Records from a collection
- - -

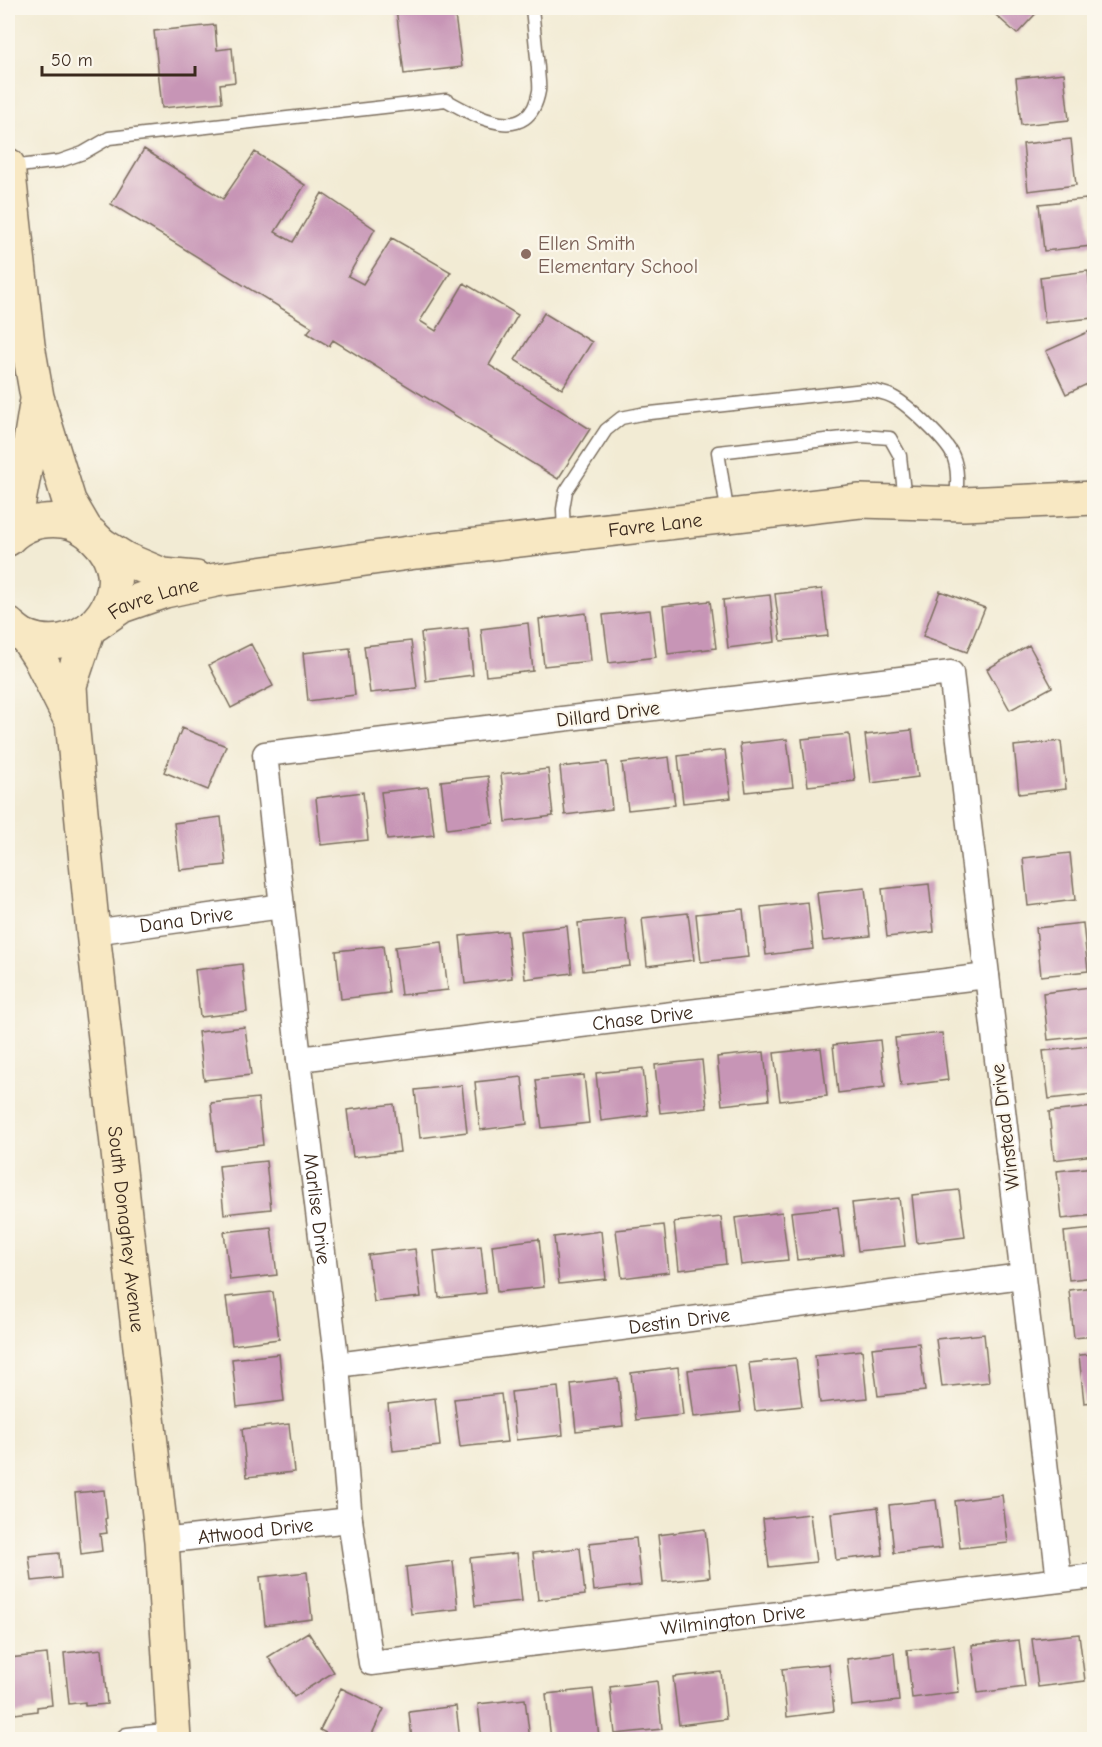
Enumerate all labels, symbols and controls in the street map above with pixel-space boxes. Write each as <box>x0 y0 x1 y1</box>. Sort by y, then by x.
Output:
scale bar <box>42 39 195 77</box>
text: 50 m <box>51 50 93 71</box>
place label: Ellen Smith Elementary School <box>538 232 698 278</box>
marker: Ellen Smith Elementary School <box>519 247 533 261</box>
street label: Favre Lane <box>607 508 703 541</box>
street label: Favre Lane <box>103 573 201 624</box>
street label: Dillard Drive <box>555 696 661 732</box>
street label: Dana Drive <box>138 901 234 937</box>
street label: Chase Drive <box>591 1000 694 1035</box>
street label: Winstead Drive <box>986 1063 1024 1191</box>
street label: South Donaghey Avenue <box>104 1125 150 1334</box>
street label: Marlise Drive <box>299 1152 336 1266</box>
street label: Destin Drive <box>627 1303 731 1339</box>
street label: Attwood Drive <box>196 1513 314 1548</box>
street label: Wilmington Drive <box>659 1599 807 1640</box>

- - -

§ **What to do**:
Every record is to be restated word for word, with the pictures left out.

§ **Your response**:
Enumerate all labels, symbols and controls in the street map above with pixel-space boxes. Write each as <box>x0 y0 x1 y1</box>. Sort by y, then by x.
Output:
scale bar <box>42 39 195 77</box>
text: 50 m <box>51 50 93 71</box>
place label: Ellen Smith Elementary School <box>538 232 698 278</box>
marker: Ellen Smith Elementary School <box>519 247 533 261</box>
street label: Favre Lane <box>607 508 703 541</box>
street label: Favre Lane <box>103 573 201 624</box>
street label: Dillard Drive <box>555 696 661 732</box>
street label: Dana Drive <box>138 901 234 937</box>
street label: Chase Drive <box>591 1000 694 1035</box>
street label: Winstead Drive <box>986 1063 1024 1191</box>
street label: South Donaghey Avenue <box>104 1125 150 1334</box>
street label: Marlise Drive <box>299 1152 336 1266</box>
street label: Destin Drive <box>627 1303 731 1339</box>
street label: Attwood Drive <box>196 1513 314 1548</box>
street label: Wilmington Drive <box>659 1599 807 1640</box>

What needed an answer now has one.